> Exercícios a resolver
1. Imprima, sem alterações, o trecho do texto sobre a eleição judicial no México que se inicia nas palavras contendo "Durante anos, o" e se encerra em "difusa por mudanças.".
2. No texto sobre a eleição judicial no México, liste todos os órgãos do sistema judicial mencionados nominalmente cujos integrantes foram eleitos por voto popular.

A justiça no México ultrapassou o limiar do voto popular sem orientação técnica nem apoio claro dos cidadãos, marcando o início de uma nova etapa constitucional tão inédita quanto incerta.

O México cruzou um limiar institucional em 1º de junho de 2025: pela primeira vez em sua história, os integrantes da Suprema Corte de Justiça da Nação, do Tribunal Eleitoral, do Tribunal de Disciplina Judicial e de outros órgãos do sistema judicial foram eleitos por voto popular. Essa reforma, com profundas implicações estruturais, não nasceu de um diagnóstico técnico consensual nem de uma pressão cidadã articulada. Foi o desfecho de uma narrativa que, em meio ao desgaste institucional acumulado, conseguiu consolidar sua legitimidade.

Durante anos, o sistema de justiça carregou o descrédito social: a percepção de impunidade, a opacidade de muitos juízes, o distanciamento do Poder Judiciário em relação às causas cidadãs e uma imagem generalizada de elitismo. Nesse contexto, a proposta de “democratizar a justiça” através do voto popular ganhou terreno. O que em outro momento teria parecido inviável — eleger juízes e magistrados como se fossem deputados ou prefeitos — tornou-se uma solução politicamente viável diante de uma demanda difusa por mudanças.

Essa narrativa prosperou em grande parte devido à falta de oposição efetiva. Os partidos tradicionais, longe de articular uma defesa técnica do modelo republicano, carregavam uma co-responsabilidade evidente na degradação do sistema judicial. Durante anos, fizeram parte — por ação ou omissão — de um projeto institucional que perdeu legitimidade perante a cidadania.

Quando chegou a hora de participar, optaram por se retirar. Não promoveram candidaturas competitivas, não ofereceram uma narrativa alternativa e também não defenderam publicamente a autonomia judicial a partir de uma lógica cidadã. Alguns atores limitaram sua intervenção a críticas em fóruns fechados, sem capacidade de mobilização nem propostas concretas. Outros simplesmente se calaram. Essa omissão, mais por impotência do que por estratégia, deixou o terreno livre para uma eleição sem concorrência real, onde a disputa ocorreu quase exclusivamente entre candidaturas individuais, sem um projeto político que as apoiasse.

> Dados fornecidos

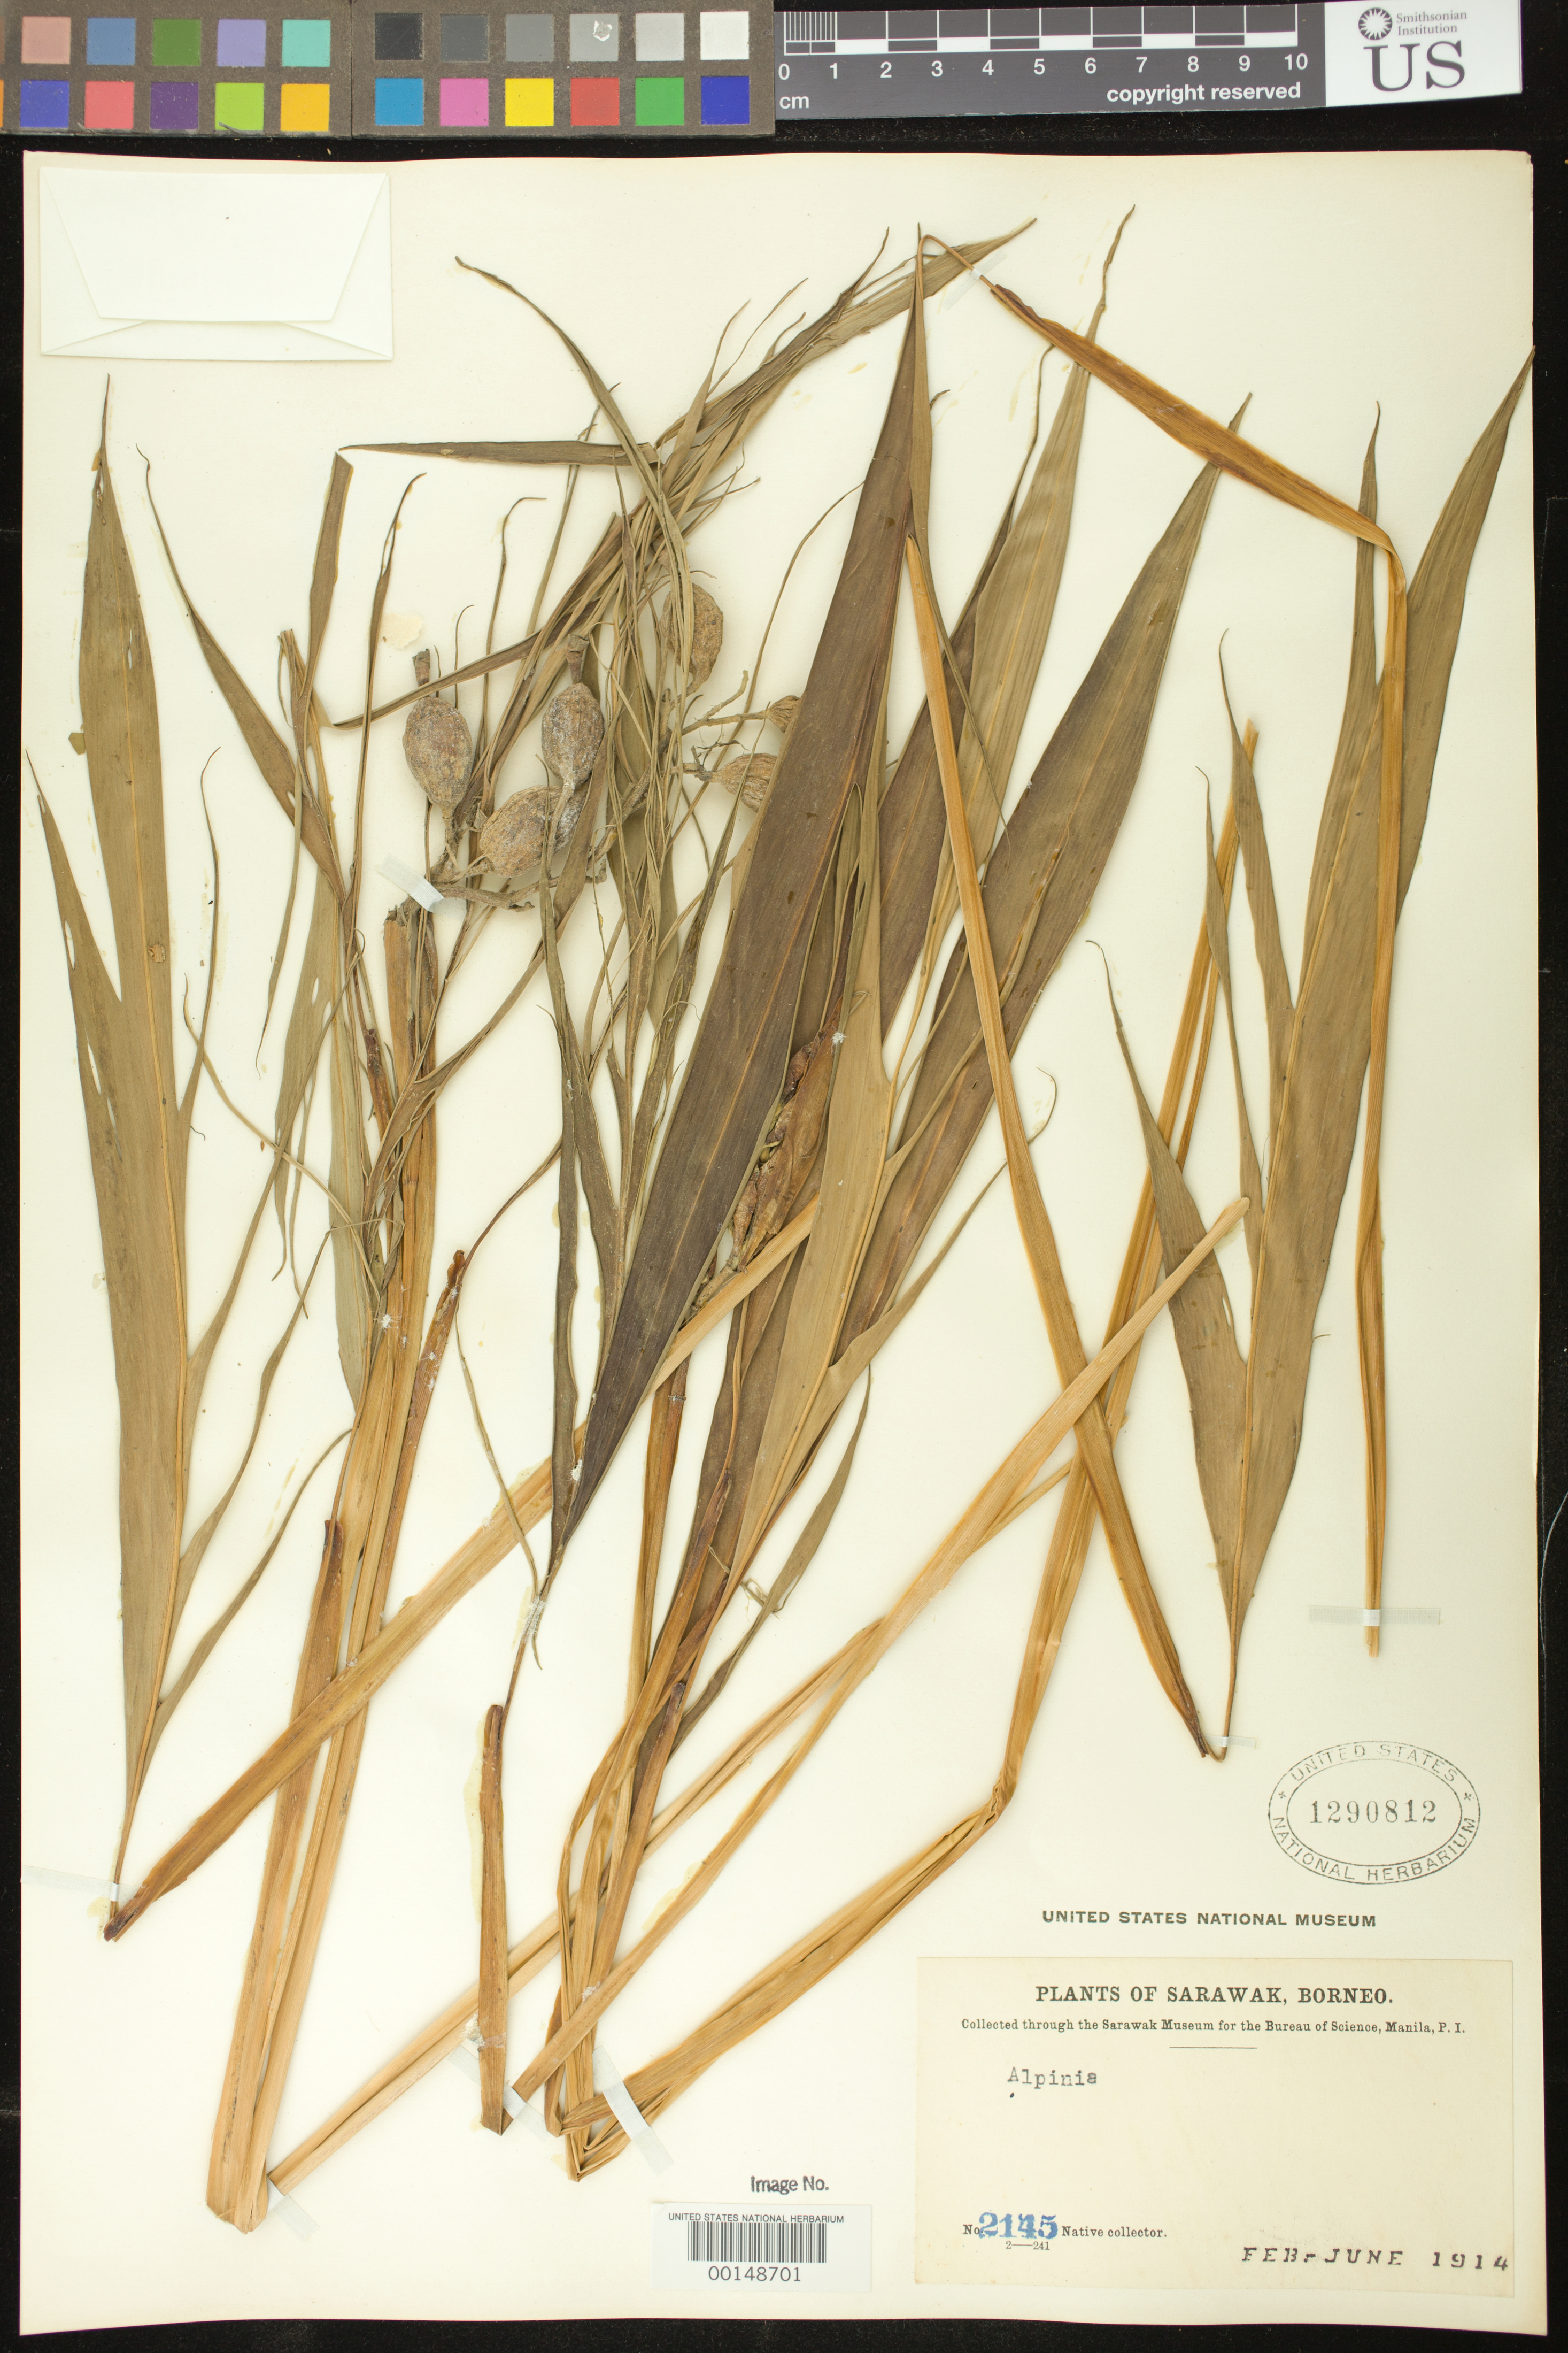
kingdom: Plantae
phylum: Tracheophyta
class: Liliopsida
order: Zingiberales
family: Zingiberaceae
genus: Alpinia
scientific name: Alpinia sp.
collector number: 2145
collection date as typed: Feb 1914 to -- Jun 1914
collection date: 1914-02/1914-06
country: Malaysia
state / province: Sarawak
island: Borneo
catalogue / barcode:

> Respostas em ordem
1.
Durante anos, o sistema de justiça carregou o descrédito social: a percepção de impunidade, a opacidade de muitos juízes, o distanciamento do Poder Judiciário em relação às causas cidadãs e uma imagem generalizada de elitismo. Nesse contexto, a proposta de “democratizar a justiça” através do voto popular ganhou terreno. O que em outro momento teria parecido inviável — eleger juízes e magistrados como se fossem deputados ou prefeitos — tornou-se uma solução politicamente viável diante de uma demanda difusa por mudanças.

2.
Suprema Corte de Justiça da Nação
Tribunal Eleitoral
Tribunal de Disciplina Judicial